Yazar Faruk Eskioğlu bir gazeteci. Düşünce yükünü sırtında taşıyanlardan.
Gazeteci haber olan her yerde ölümüne vardır. Ancak kendisi haber olacak bir olayın içinde olmamak kaydıyla. Oysa ne yazık ki bugün; "medya 'tower'larda 'plaza'larda sermaye tarafından öpülerek prens olmuş kurbağalar" iş başında olunca: "Beykoz'da İstanbul'un akçiğeri sayılan ormanları villalaştırıp gazete ile yirmi milyon dolarlık reklam ve satış anlaşması yapan iş adamını..." "Tetikçi köşe yazarlarını..." Antalya'da orman yakıp otel yapan işadamı haberine konan sansürü... ve daha nicelerini toplum öğrenemez. Yazmaya kalkan sürülür süründürülür! İşte "AŞKOLSUN" bir yerde bu medyanın öyküsüdür.
Gurbetcilik sürgünlük; kişinin dişiyle tırnağıyla etiyle ayakta kalma savaşımının adıdır. Ama ne çareki; ayrı kalmak gurbetcilerin sürgünlerin kirpiklerinde asılı bir damla yaş gibidir...
Faruk Eskioğlu alışılmışın dışındaki kurgusuyla anlatımıyla "güzel Türkçe"si ile; fotoğraflarda yaşlanan analarla gençlikleri yürek üstünde saklanan fotoğraflarda kalmış oğulların serüvenini sunuyor bize...
Edip "Aşk ak süt gibi tertemiz olmalı. Sütte bakteri çabuk ürer.
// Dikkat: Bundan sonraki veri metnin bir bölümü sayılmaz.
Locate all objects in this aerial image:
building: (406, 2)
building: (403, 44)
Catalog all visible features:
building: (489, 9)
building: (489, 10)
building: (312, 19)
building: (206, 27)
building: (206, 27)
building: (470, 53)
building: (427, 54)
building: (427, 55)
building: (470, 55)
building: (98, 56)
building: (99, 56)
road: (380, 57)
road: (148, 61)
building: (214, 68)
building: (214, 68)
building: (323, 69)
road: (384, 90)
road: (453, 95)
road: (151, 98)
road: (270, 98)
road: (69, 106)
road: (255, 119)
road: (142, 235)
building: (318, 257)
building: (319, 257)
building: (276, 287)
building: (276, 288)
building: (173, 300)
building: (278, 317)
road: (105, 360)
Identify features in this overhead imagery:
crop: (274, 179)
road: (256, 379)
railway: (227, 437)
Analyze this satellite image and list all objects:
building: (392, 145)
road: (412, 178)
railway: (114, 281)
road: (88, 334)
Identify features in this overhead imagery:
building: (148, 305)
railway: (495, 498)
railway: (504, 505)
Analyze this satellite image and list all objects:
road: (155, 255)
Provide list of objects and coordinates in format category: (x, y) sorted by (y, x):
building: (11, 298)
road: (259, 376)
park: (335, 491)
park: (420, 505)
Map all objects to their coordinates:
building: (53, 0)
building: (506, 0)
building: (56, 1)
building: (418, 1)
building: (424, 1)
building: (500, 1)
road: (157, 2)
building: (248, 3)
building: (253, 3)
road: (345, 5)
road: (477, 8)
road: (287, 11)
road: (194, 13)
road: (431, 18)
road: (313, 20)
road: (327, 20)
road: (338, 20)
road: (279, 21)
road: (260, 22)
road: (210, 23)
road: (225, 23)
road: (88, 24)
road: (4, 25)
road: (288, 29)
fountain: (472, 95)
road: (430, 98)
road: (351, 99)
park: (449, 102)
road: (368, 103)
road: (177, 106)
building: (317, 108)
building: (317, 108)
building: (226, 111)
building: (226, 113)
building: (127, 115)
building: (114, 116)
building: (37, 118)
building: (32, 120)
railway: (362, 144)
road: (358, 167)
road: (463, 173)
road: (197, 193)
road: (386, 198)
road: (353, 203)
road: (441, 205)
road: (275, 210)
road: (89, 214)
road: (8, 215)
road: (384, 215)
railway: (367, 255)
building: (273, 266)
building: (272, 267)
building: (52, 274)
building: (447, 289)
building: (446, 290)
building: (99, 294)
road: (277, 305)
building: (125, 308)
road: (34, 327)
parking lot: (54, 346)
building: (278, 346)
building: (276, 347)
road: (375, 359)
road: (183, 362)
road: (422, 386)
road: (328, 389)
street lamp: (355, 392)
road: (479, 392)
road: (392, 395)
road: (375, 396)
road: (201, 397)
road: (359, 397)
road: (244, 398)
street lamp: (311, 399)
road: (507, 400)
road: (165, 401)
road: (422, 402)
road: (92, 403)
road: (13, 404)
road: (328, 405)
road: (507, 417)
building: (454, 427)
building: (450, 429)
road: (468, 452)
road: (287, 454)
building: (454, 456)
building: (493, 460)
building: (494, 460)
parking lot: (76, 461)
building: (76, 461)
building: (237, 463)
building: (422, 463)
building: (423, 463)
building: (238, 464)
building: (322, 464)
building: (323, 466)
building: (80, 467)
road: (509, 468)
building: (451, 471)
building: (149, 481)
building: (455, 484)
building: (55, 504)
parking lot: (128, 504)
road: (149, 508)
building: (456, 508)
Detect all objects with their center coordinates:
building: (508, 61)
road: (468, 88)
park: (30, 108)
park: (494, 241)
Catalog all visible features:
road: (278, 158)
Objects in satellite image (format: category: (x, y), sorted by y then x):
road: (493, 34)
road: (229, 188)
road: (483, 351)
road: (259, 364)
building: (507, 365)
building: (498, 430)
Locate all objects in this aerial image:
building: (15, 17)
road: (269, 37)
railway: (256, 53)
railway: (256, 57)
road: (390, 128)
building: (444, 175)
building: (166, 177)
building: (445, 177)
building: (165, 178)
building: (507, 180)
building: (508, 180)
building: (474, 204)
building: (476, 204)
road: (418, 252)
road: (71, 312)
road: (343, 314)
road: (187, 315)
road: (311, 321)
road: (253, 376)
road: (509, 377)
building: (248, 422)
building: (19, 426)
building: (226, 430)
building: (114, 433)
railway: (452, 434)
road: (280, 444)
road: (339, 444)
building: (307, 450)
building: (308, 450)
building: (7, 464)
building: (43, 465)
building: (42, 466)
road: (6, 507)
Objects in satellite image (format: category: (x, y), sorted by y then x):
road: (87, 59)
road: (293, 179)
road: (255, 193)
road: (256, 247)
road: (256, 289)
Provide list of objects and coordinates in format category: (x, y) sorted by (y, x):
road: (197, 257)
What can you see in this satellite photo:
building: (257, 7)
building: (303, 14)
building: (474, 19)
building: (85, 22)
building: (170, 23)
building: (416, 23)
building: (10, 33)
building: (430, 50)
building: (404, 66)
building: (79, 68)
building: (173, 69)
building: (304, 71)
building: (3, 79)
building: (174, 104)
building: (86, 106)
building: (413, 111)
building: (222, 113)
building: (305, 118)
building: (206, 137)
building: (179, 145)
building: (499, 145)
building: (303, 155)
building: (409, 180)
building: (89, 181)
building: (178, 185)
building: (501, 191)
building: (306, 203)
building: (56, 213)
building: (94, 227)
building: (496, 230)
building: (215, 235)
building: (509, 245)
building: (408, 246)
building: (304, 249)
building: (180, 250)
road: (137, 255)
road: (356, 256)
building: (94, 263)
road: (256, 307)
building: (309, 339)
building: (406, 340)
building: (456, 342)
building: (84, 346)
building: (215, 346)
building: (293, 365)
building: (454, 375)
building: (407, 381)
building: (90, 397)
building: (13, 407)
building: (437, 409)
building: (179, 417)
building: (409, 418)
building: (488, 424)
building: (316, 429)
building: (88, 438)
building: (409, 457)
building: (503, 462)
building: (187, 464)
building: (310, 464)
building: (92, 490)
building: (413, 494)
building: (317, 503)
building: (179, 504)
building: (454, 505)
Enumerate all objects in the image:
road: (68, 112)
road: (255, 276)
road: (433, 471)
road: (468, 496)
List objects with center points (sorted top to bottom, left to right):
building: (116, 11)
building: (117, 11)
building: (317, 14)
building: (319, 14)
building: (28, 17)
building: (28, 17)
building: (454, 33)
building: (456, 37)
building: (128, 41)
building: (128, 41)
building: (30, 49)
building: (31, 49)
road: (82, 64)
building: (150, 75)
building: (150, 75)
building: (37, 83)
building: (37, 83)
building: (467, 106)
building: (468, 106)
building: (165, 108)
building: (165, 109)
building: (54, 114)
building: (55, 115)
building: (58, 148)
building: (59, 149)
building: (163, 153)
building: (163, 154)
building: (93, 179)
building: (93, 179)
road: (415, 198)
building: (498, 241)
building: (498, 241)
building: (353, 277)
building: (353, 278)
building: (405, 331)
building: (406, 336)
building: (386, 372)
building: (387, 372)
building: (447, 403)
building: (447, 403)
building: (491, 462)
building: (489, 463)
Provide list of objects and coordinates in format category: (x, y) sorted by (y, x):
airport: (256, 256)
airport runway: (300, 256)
Aşkta da" Korumalı! dedi. Şarabı yudumlayarak sürdürdü; "Süt mayalanırsa peynir olur yoğurt olur. Adı niteliği değişir. Aşk da öyledir. Mayasında yalan mülkiyetçilik velhasılı her ne varsa adı başka bir şey olur. Benim sözünü ettiğim süt gibi ak olanıdır"
Güleç yüzüyle bize bakıp "Kadehimizi kaldırdığımızın adı ne olsun?" diye sordu.
Edip kendinden emin sağ kaşını kaldırdı ve kadehini uzattı. "Aşkolsun! Adı 'aşk' olsun.." dedi.